Pese a su inmenso poder, las cifras, sobre todo cuando son las de la muerte, no sirven por sí solas. Tienen fuerza y simbolismo, algo que se comprueba ahora que en Estados Unidos se alcanza la lúgubre marca de 100.000 fallecidos por el coronavirus, casi el 30% de todos quienes han sucumbido a la pandemia en el mundo. Y hay algo solemne que llama a la reflexión en ese número, aun así incapaz de transmitir todo lo que representa, de contar lo incalculable, de ajustarse plenamente a una realidad donde las causas de muerte a veces se difuminan.

Es en cada historia individual de los fallecidos, en otros números detrás de ese número, en realidades que escapan a dígitos, donde se encierra el demoledor poder de la epidemia en EEUU. El 80% de los fallecidos, por ejemplo, han sido mayores de 65 años, un golpe a la tercera edad que ha obligado a prestar atención a sus condiciones de vida, especialmente en geriátricos.

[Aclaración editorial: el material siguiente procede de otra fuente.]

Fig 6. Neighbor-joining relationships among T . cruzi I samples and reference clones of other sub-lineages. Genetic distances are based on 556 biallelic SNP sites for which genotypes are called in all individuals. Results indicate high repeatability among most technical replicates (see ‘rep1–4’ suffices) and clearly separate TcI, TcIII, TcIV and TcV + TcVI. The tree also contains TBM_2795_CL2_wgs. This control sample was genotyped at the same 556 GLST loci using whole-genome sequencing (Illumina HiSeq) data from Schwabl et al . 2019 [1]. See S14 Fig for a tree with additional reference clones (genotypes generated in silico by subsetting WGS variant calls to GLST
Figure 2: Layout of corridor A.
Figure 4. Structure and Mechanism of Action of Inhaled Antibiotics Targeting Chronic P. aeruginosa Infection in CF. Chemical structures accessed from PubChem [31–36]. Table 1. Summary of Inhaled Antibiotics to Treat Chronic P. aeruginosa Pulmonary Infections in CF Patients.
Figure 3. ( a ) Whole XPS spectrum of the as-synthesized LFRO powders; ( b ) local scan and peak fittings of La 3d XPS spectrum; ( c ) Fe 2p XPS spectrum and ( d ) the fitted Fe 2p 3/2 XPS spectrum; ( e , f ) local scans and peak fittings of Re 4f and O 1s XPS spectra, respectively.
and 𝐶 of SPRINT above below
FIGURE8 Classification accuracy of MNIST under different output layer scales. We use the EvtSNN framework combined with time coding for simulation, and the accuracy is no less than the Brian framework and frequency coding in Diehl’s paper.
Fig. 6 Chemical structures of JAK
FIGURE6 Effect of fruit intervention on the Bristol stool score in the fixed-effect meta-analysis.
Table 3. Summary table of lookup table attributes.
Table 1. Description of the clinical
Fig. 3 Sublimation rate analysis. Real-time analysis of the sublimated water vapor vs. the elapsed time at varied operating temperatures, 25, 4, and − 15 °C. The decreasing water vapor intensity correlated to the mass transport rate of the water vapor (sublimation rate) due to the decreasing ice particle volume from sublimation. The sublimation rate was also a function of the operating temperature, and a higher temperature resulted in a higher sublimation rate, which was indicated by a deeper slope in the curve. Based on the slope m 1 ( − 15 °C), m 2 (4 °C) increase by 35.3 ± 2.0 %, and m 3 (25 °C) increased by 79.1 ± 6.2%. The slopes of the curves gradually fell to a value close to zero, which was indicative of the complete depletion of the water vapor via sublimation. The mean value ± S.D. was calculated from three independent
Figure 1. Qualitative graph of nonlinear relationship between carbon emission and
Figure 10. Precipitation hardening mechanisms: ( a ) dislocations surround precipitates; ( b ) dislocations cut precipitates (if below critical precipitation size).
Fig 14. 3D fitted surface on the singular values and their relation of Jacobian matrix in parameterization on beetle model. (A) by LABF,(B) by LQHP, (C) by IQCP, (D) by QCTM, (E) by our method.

Y las disparidades raciales y socioeconómicas han colaborado en acentuar la letalidad: el covid-19 se ha cebado en EEUU con negros e hispanos, desbaratando la proporcionalidad entre peso en la población y en los obituarios.

Con sus 100.000 muertos el país ahora lucha por regresar a la normalidad en los 50 estados, incluso en Nueva York, desde el primer momento epicentro de la epidemia y donde solo en la Gran Manzana se han registrado una de cada cinco muertes.